For whites and men, especially, and for Westerners generally, we are raised to believe everyone and everything is "for us". The Earth, animals, the air, and oppressed people, allegedly exist for us, for me. I am the center, a "white whole" of consumption, greed, exploitation, and abuse, whereby my actions of harm and destruction, due to my status and entitlements, are seen as ethically ok or good or appropriate. Sometimes our (white men's) actions are actually mandated, enforced, policed, and encoded, meaning that if we don't do them we are ostracised by our social-political peer group.

That we can surround ourselves with people, including white men, who do not approve or condone and celebrate white male supremacist use and abuse only means we have chosen to take in another perspective, one rooted, hopefully, in the experiences of the oppressed, not the "generosity of character" of the oppressor. (As long as we, white men, are oppressors, individual acts of kindness and small group decisions to not do as much harm are relatively ineffectual, except in our own personal lives and the lives of those around us.) You and I are agreeing to correspond, and you or I could opt out with little to no consequence, right? And if this conversation stays between us, who benefits, concretely?

I can surround myself with radical feminist and womanist friends, but can also do whatever the fuck I want when they are not around, right? Unless part of my connection to them involves me not hiding practices I know they would rightfully, appropriately challenge and critique.

So the process, for me, involves developing an ethical, political, spiritual center that doesn't place "me" at the center, but, instead, places the pain and degradation of those I am entitled to harm at the center of my emotional/sensible/intellectual world.
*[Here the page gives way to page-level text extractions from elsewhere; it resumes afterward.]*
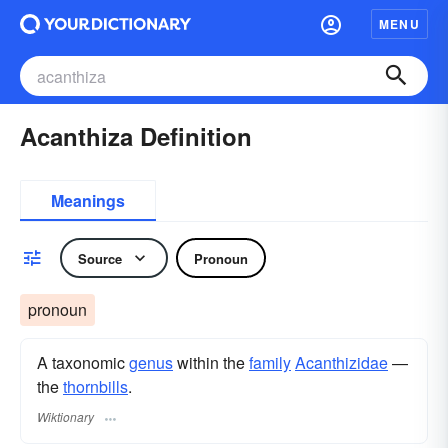
MENU
Acanthiza Definition
Meanings
Source
Pronoun
pronoun
A taxonomic
genus
within the
family
Acanthizidae
—
the
thornbills
.
Wiktionary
At the same time it means creating and supporting systems of accountability that mean that my private acts of harming others cannot be privatised.
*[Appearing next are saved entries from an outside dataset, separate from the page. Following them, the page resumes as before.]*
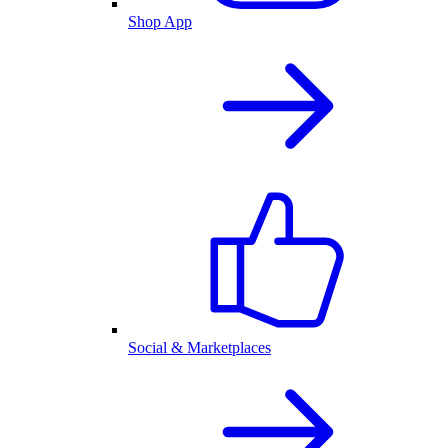
Shop App
Social & Marketplaces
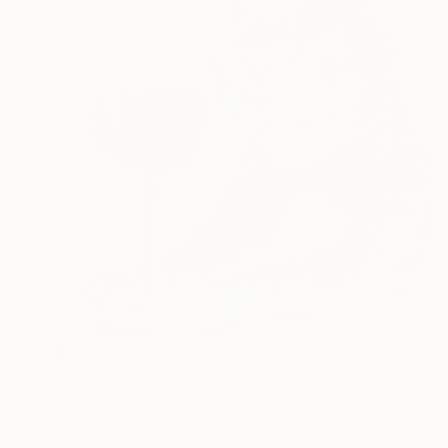
$300
"Sophisticated Sip: Cat with Wine" Painting
Lada Kholosho, Estonia
Pastel on Paper
8.3 x 11.4 in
I do get it that someone, an oppressor, can act in ways that harm others while not feeling particularly empowered, and while not intending to do any oppressive harm. But choosing to look at a woman (or a man) in an objectifying way is a political act, and never is not. It might also reflect or be tangled up with other struggles in one's life.

A few months ago a heterosexual husband told me that he thought the reason he'd been more condescending to his female spouse was that he was "depressed lately". I don't remember all of how I responded to him, but I didn't accept "depression" as a legitimate reason for oppressing his wife. First, he oppresses her when he isn't depressed too. Second, even if being depressed renders him a more obnoxious and oppressive mate, unless he's taking action to alleviate that depression, and to find other ways to manifest it, he's choosing, whether he owns it or not, to be an oppressive jerk.

When you or I choose or have chosen to objectify someone, we are being oppressive jerks. We may feel "weak" but we are behaving in ways that strengthen male supremacy. We cannot or ought not be in denial about that. (Not that you are, necessarily.)

I challenge you to own your entitlements and power when you choose to behave exploitively and violatively around one or more women. To name your behavior as violating, as harmful to her, as misogynistic, and as in service to male supremacist mandates. In some sense we may be behaving cowardly when we turn away from profeminist values and behave patriarchally. But in the actual social world, cowardice kills, or, in this case, violates. You and I and every man have to decide, moment to moment, who we are going to be in a world that supports us having virtually constant visual and other contact with women. We have to estimate to cost to women's humanity of us having that access and entitlement. We have to decide who we are going to be and become. And we have to, in my view, priortise women's safety and freedom above our own fleeting wishes to feel something akin to pleasure by degrading and unethically intruding upon other human beings. Why we feel pleasure when we are violating others is a question worth asking, but not if it means continuing the behavior in search of the answer.

I'll wait to hear back from you about what you do and don't agree with above, before blathering on further.